Au cours du dernier mandat, les élus de l’Assemblée nationale ont voté à l’unanimité deux motions demandant un rehaussement d’investissements dans la région des Laurentides. Voici les engagements des candidats locaux de Saint-Jérôme :

Youri Chassin, Coalition avenir Québec (député sortant) : Faire du rattrapage dans l’attribution des nouveaux postes de médecins de famille et de spécialistes dans les Laurentides ; poursuite du projet de modernisation de l’hôpital de Saint-Jérôme tel que prévu.

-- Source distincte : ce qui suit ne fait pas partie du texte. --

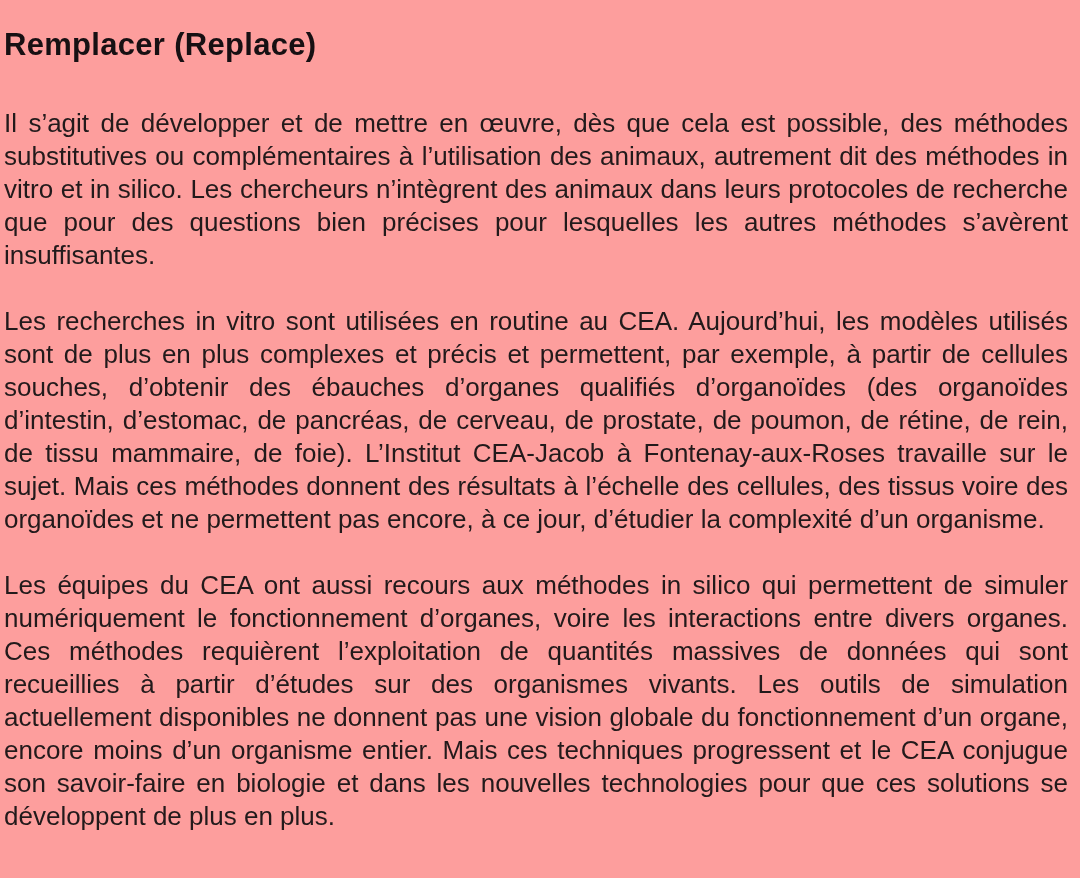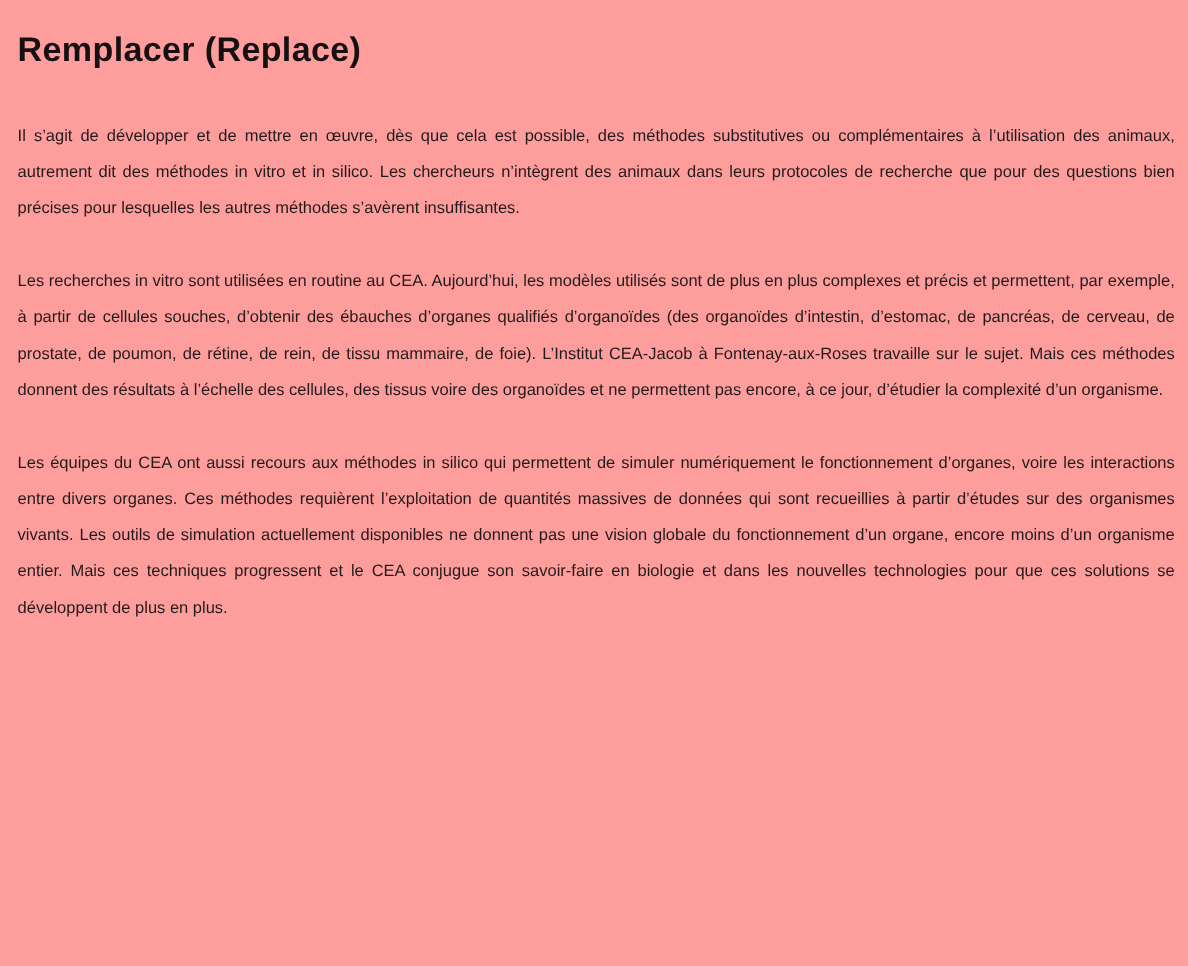--- a/index.html
+++ b/index.html
@@ -16,32 +16,32 @@
     height: 878px;
     background: var(--bg);
     font-family: "Liberation Sans", "DejaVu Sans", sans-serif;
     color: var(--fg);
     overflow: hidden;
   }
   .page {
     width: 1080px;
     height: 878px;
     background: var(--bg);
-    padding: 26px 12px 0 16px;
+    padding: 26px 12px 0 4px;
   }
   .page-title {
     font-size: 31px;
     font-weight: 700;
     letter-spacing: 0.3px;
     color: #171013;
     margin: 0 0 42px 0;
     line-height: 1.25;
   }
   .body-paragraph {
-    font-size: 15px;
+    font-size: 26px;
     line-height: 33px;
     text-align: justify;
     text-justify: inter-word;
     margin: 0 0 33px 0;
     color: var(--fg);
   }
   .body-paragraph:last-child {
     margin-bottom: 8px;
   }
 </style>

Marc-Olivier Neveu, Québec solidaire : Rétablir une « équité territoriale » en matière de soins de santé ; réaliser le projet de modernisation de l’hôpital de Saint-Jérôme « le plus rapidement possible ».

Sandrine Michon, Parti québécois : Financer « adéquatement » les travaux majeurs à l’hôpital de Saint-Jérôme et augmenter les services en soins à domicile dans la région.

Martin Plante, Parti libéral du Québec : Investir « immédiatement » 1,4 million de dollars dans l’hôpital de Saint-Jérôme pour le moderniser ; possibilité d’investir « plusieurs millions » supplémentaires pour un agrandissement, en fonction des besoins.

Maxime Clermont, Parti conservateur du Québec : Améliorer l’état de l’hôpital de Saint-Jérôme et développer un partenariat avec le privé « de façon à rendre l’hôpital plus efficient ».